Wednesday, September 15, 2010

A Good Month, New Car, & a Big Score for the Birthday Fish

September has been going very well so far. I've settled into a comfortable routine, have played sufficiently well, and have been winning steadily. Up about $1000 so far in HU SNGs.

I also got a new (to me) car, with help from my parents. Its a 2003 Honda Civic with a book value of $8,220, for which I paid $4,800 at a small dealership in a nearby town. Or, I should say, my parents paid, whom I now have to pay back.

Which should be pretty easy at this point, thanks to a massive score in a $33 MTT I played yesterday. The 14th was my 26th birthday, and as it turned out, my mom needed a ride to the airport for an early flight, so I got up at 5:45 (!) to take her there. Not having anything to do until about 5pm, and not being able to resume sleeping due to my caffeine intake, I had planned on playing the $22 Deep Stack at 8:15am (birthday tournament!), but (as fortune would have it) I was one minute late to register upon my return to my dad's apartment. Disappointed, I browsed the other tournaments running that morning, looking for one with a nice, slow structure, and it seemed the next best option was the $33 500-cap $10K GTD, so I registered for that and began play at 9:20.
For the first few hours, my tournament was uneventful. I didn't see many playable hands, and didn't get much action when I did play. When the bubble drew close, I had just enough chips to squeeze into the money, which I decided to do, as $50 would be a nice bonus to the morning's entertainment, and I had so few chips that a double-up would accomplish little. When the bubble finally burst at 54 players I was in the dead zone, with about $6k (2.5 BBs) left. I managed to put some chips together though, and around 45 players doubled through to a respectable stack of around $30K (M~9). A turning point hand came again when I made the nut flush in a 3-way pot, and with ~80K the final table was now a very real possibility. I continued to nit it up, playing only solid values and preserving my place around the average stack (my nittiness meant that I got very little action when I did raise, and was usually ahead when I got a call). The field played down to the final table surprisingly quickly, and before I knew it I was 6th of 9 remaining and guaranteed at least $250 for my morning's fun. As a medium stack I decided to continue to play conservatively and allow a few shorter stacks to bust before making any big moves. To my delight, they obliged me, as did a few of the other medium stacks.
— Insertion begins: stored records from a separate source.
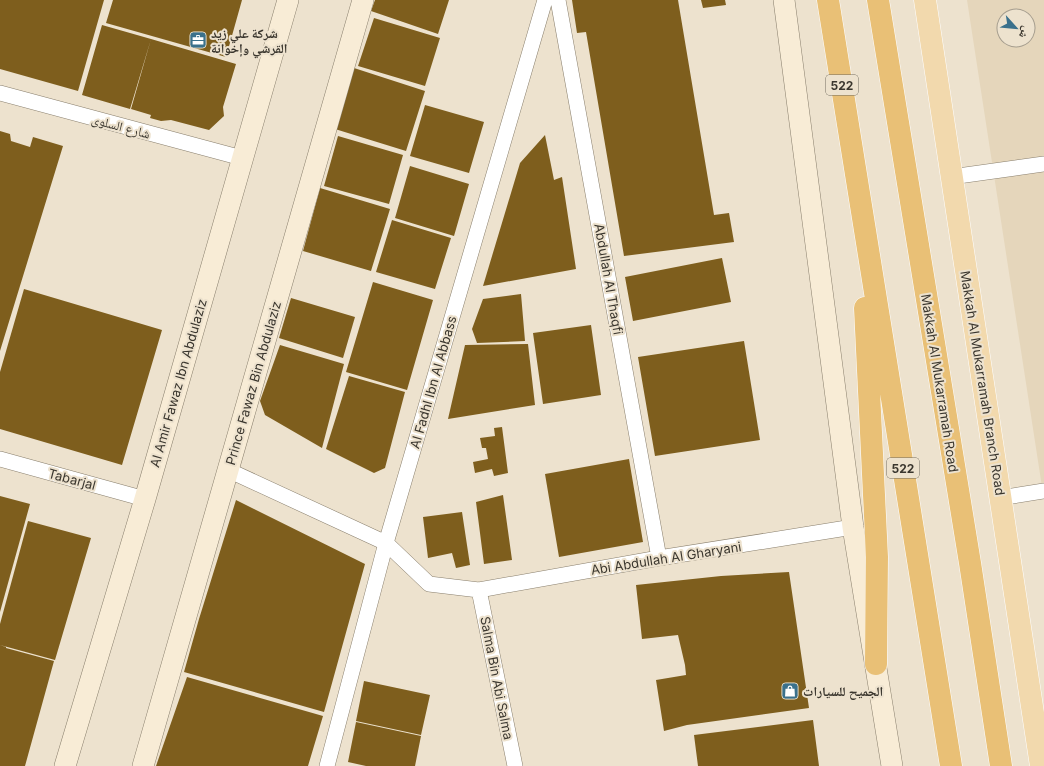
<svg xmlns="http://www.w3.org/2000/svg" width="1044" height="766" font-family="Inter,'Noto Naskh Arabic',sans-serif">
<rect width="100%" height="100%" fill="#ede2ce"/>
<path fill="#e5d6bb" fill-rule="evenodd" d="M967,0H1044V500ZM1004,16H1028V40H1004Z"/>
<path fill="#7e5e1d" d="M0,0H104L78,91L0,69Z
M113,0H242L226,57L106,23Z
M375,0H449L438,34L371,11Z
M572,0H678L714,215L729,213L734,242L624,256L586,32L577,33Z
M701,0H725L726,5L703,8Z
M374,18L440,38L425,86L358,66Z
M102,25L151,39L130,109L82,95Z
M151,39L236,64L223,107L224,116L209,130L171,120L161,121L150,118L151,115L131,109Z
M354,68L425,91L406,151L335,129Z
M425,105L484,122L469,173L410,156Z
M0,131L10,134L11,141L30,147L33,137L63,146L0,351Z
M545,135L554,180L562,177L576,269L483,286L520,163Z
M338,136L403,155L389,204L324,186Z
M410,166L469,184L454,236L395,218Z
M320,188L390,209L371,271L303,251Z
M392,220L451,238L435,289L376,272Z
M722,258L731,302L633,321L625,277Z
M373,282L433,300L407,390L346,372Z
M24,289L162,330L122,465L0,429V372Z
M521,294L525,341L477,343L472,329L483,299Z
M291,298L355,317L343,358L279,338Z
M591,325L601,395L543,404L533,333Z
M744,341L760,440L655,456L638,357Z
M528,344L535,405L448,419L465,345Z
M280,345L344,364L322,448L265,415L260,401Z
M349,376L405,392L385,468L374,473L326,449Z
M502,427L508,473L494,476L492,469L475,473L473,462L488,459L486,448H482L480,438L495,436L494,428Z
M629,459L643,542L559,557L545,474Z
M503,495L512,560L484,564L476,502Z
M0,496L30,504L0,612Z
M236,500L365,564L324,712L184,672L199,619Z
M462,512L470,565L456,568L452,553L428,558L423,517Z
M28,521L91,538L55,660L0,645V624Z
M789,572L809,708L687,725L664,731L656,680L686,675L685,665L678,635L642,639L636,585L721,576Z
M0,645L6,647V648L54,661L25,766H0Z
M187,677L323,716L308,766H156Z
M364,681L430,695L421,735L356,721Z
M813,720L819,766H698L694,735Z
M356,722L421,736L415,766H366L348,762Z"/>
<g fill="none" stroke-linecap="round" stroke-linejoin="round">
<g stroke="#897f6d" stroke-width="16">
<path id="street" d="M558,0L659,558
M0,93L242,158
M951,177L1044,164
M0,459L145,499
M228,470L386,543L429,584L479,590L659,558L853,527
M1000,498L1044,491
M479,590L515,766
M327,766L386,543L545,0"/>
</g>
<g stroke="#897f6d" stroke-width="22">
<path id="secondary" d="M784,0L853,527L892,766
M65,766L145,499L288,0
M143,766L363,0"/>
</g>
<g stroke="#fff" stroke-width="23">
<path id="primary" d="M925,0L1041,766"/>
</g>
<g stroke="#fff" stroke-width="23">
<path id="highway" d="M828,0L951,766
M878,0L970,563L1001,766
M865,308L877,557L876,664"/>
</g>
<use href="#street" stroke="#fff" stroke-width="15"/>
<use href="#secondary" stroke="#f8ecd6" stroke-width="21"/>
<use href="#primary" stroke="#f2d9ad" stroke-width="22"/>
<use href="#highway" stroke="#e9c076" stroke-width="22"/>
</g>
<defs>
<g id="office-square" transform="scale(0.9)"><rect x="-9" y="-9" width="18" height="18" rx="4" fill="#3b718c" stroke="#ede2ce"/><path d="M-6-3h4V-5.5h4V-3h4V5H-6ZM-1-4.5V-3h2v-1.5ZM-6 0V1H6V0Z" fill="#fff"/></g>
<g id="shop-square" transform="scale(0.9)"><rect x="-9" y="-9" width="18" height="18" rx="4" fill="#3b718c" stroke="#ede2ce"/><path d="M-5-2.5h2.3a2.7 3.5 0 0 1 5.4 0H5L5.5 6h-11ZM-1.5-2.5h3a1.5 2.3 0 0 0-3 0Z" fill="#fff"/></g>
</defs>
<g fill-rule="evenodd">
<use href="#office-square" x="198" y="40"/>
<use href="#shop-square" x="790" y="691"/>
</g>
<g text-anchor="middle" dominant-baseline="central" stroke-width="4" stroke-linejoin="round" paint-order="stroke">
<g fill="#ede2ce" stroke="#706a5e" stroke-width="1">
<rect x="826" y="75" width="32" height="20" rx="3"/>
<rect x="887" y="458" width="32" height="20" rx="3"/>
</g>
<g font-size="12" font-weight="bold" fill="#3a362e">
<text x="842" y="85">522</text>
<text x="903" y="468">522</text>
</g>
<g font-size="13" font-weight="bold" fill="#3a362e" stroke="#ede2ce" text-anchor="start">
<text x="211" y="33">شركة علي زيد<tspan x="211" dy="15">القرشي وإخوانة</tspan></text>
<text x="803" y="691">الجميح للسيارات</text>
</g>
<g font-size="13" fill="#3a362e" stroke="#ede2ce">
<text transform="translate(121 126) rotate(15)">شارع السلوى</text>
<text transform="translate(609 279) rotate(80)">Abdullah Al Thaqfi</text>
<text transform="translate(433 382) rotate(-74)">Al Fadhl Ibn Al Abbass</text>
<text transform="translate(178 383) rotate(-74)">Al Amir Fawaz Ibn Abdulaziz</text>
<text transform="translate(253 383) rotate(-74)">Prince Fawaz Bin Abdulaziz</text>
<text transform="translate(940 383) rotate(81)">Makkah Al Mukarramah Road</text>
<text transform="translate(983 383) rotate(81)">Makkah Al Mukarramah Branch Road</text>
<text transform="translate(72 479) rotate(15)">Tabarjal</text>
<text transform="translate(666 558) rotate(-9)">Abi Abdullah Al Gharyani</text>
<text transform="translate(497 678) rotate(79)">Salma Bin Abi Salma</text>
</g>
</g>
<g transform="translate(1016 28) rotate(117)"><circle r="19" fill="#ede2ce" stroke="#a59d8e"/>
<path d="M0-3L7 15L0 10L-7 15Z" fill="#3b718c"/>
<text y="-6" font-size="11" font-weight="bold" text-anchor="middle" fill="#3a362e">ش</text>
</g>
</svg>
Suddenly we were 4-handed, and I was guaranteed $1,200, by far my biggest tournament score to date. Here the play became tougher and much more tense, as I was forced to play hands and fight to hang on. I had become the short stack by a large measure, having between 100K and 150K out of the 1.5M on the table. The bigger stacks fluctuated somewhat, but for quite awhile even the second shortest had more than double my chips. As the blinds went up, I took to jamming any pair, bigger aces, and some broadway hands, and took a few pots by limping my SB and betting the turn. After what seemed like at least an hour, I had managed to build up to 350K after winning a flip and also being fortunate enough to pick up AQ against an opponent's AJ. An altercation between two of the other players soon left one at 180K, after his TP lost to a flush draw. This guy's stack shrunk further after he raised 1/3 of it preflop, then folded when I jammed (A6s) from the BB. The next hand he jammed 33 but ran into the BBs KK, and suddenly there were three. At this point I had begun to get walks in the BB, which helped to keep me alive as the other, larger stacks tangled. Eventually one of them was brought down to about 200K, at which point the chip leader began to apply the pressure with his 1M stack. This was the real endgame, and at 300K I had a choice; I could play back at the chip leader, risk busting in 3rd, and hope to double through to have a chance at playing HU with a 2:1 chip deficit, or I could allow the short stack to take the gamble first, and hope to make 2nd with a larger deficit. I opted for the latter, and soon the short stack's QTo lost to A5o to put me heads up, but behind 5 to 1 in chips. I pulled out my Nash table, but a streak of unplayable hands soon put me out in 2nd as my jammed J8o ran into the chip leader's AK and lost out. I took 2nd for $2,137.50. Sick!

All in all this was an excellent way to spend my birthday. Though I was very lucky, and won several flips, I only really got my money in bad one time, when I jammed T8s and managed to win out over KK.  So, seeing as how I'm a total MTT fish, I'm pretty satisfied with how I played.